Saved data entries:

▬▬▬

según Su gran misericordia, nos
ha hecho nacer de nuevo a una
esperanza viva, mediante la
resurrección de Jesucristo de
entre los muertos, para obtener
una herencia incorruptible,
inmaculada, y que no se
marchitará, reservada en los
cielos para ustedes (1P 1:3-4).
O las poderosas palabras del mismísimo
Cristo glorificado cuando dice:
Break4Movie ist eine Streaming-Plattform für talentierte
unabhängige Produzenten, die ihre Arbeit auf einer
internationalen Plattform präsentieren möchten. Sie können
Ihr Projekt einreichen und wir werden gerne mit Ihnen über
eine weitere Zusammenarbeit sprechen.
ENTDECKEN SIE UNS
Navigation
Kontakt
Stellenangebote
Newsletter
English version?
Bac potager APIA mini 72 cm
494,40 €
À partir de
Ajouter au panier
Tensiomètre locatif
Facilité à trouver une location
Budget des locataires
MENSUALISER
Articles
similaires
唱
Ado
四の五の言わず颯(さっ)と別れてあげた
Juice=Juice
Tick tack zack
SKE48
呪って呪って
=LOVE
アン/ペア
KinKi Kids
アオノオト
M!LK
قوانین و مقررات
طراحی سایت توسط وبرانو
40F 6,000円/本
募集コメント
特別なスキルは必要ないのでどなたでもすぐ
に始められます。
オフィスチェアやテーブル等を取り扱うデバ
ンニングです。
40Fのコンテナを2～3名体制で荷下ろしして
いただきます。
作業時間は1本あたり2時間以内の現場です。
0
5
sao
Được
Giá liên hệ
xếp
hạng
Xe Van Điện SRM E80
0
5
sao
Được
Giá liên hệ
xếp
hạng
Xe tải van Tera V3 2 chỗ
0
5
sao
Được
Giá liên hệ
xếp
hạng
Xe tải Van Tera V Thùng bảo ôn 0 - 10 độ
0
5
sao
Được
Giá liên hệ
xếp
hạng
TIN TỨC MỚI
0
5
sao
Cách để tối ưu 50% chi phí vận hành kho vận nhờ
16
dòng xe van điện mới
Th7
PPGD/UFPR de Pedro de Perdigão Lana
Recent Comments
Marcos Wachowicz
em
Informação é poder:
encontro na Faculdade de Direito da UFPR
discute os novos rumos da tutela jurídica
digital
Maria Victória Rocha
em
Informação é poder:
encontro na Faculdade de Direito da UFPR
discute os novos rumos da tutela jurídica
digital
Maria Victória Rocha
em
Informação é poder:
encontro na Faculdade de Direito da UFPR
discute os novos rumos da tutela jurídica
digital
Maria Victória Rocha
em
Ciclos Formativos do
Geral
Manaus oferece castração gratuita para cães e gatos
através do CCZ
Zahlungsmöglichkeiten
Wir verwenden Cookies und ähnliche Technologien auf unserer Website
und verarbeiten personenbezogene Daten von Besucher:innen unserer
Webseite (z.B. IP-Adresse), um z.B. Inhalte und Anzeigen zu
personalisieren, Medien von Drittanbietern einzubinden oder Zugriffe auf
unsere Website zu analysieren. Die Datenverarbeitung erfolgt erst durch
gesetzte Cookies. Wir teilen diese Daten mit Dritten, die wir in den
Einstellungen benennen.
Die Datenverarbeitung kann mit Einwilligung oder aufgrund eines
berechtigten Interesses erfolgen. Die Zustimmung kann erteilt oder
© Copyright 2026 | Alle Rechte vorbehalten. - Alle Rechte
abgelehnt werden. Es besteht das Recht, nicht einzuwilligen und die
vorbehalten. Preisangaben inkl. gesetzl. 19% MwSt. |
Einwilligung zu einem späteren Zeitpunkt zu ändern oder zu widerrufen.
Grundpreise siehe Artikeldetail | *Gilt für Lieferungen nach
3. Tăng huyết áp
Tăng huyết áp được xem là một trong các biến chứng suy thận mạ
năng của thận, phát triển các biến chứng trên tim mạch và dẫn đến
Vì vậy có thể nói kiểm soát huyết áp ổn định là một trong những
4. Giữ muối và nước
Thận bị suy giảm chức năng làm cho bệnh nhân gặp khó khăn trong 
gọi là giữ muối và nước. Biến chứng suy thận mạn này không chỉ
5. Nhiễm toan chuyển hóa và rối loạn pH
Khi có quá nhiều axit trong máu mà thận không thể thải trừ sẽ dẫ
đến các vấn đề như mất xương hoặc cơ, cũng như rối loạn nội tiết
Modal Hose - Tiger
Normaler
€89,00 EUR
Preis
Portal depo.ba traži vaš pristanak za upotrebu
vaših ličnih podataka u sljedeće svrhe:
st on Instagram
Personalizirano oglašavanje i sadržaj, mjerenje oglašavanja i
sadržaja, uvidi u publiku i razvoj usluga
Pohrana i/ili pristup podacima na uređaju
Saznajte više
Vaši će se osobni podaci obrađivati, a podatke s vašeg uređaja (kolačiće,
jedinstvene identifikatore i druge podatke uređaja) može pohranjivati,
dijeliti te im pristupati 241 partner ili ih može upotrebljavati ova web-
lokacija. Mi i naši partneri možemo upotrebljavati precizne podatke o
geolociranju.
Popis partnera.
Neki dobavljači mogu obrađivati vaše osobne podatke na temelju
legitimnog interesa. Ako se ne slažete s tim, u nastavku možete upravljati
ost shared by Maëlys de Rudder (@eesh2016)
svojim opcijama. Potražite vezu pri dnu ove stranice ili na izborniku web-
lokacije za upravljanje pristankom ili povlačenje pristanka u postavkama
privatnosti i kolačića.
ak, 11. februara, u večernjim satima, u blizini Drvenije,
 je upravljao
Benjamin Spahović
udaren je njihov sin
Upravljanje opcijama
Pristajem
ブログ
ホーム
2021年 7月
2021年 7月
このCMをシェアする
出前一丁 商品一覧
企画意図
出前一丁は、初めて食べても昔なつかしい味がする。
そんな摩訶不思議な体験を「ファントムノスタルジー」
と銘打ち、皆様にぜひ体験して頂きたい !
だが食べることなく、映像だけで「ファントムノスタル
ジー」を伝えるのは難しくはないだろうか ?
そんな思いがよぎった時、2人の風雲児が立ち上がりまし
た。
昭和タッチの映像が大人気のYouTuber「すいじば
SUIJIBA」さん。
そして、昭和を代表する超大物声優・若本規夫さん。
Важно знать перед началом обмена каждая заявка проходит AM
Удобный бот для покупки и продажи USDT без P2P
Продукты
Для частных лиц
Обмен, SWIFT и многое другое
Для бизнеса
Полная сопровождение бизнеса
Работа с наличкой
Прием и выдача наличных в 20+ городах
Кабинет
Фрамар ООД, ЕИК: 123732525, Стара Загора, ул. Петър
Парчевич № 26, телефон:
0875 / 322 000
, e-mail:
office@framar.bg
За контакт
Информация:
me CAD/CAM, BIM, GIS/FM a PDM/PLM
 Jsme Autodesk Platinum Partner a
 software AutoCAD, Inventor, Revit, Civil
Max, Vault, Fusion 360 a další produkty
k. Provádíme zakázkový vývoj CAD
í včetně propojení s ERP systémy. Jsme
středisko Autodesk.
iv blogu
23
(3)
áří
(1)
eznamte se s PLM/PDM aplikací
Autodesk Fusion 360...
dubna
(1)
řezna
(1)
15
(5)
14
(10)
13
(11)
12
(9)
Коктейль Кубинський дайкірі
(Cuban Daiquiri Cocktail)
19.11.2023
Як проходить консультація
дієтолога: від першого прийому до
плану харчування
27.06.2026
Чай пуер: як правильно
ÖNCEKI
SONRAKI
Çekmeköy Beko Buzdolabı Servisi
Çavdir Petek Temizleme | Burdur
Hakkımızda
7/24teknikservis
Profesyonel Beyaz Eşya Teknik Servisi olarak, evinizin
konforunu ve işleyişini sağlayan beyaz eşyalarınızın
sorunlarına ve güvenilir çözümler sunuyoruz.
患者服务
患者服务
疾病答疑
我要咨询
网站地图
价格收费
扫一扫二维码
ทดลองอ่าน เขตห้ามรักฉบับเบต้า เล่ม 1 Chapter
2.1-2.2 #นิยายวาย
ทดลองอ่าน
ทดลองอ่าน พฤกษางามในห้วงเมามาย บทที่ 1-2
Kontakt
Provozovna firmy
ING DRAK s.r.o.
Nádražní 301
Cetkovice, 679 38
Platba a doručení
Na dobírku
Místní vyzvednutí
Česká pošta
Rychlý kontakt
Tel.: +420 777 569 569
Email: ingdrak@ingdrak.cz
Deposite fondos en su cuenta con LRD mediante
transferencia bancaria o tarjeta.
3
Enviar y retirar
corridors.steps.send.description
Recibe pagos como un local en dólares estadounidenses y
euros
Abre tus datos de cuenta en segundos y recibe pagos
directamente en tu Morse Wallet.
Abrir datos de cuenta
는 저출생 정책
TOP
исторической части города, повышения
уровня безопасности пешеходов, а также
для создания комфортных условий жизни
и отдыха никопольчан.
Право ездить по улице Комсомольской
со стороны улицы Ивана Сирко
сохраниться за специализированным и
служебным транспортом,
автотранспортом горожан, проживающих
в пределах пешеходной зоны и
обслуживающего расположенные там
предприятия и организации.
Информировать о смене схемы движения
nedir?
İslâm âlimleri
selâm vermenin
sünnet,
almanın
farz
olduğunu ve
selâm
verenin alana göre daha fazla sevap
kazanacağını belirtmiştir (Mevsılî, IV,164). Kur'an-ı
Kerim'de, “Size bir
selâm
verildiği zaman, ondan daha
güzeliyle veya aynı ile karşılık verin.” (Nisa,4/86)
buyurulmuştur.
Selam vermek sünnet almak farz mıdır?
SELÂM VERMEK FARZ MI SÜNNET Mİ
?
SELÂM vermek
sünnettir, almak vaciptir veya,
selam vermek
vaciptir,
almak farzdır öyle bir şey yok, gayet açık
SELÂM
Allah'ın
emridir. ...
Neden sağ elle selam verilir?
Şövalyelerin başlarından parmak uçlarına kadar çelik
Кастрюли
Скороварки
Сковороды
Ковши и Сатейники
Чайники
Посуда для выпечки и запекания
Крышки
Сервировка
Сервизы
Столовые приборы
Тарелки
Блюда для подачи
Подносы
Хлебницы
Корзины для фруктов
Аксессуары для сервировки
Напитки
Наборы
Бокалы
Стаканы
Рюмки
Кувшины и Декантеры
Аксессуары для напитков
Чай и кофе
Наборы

▬▬▬

▶ Work request
Write out the listing word for word, starting with its first line and going on through the line that contains "cielos para ustedes (1P 1:3-4).".

▶ Expected answer
según Su gran misericordia, nos
ha hecho nacer de nuevo a una
esperanza viva, mediante la
resurrección de Jesucristo de
entre los muertos, para obtener
una herencia incorruptible,
inmaculada, y que no se
marchitará, reservada en los
cielos para ustedes (1P 1:3-4).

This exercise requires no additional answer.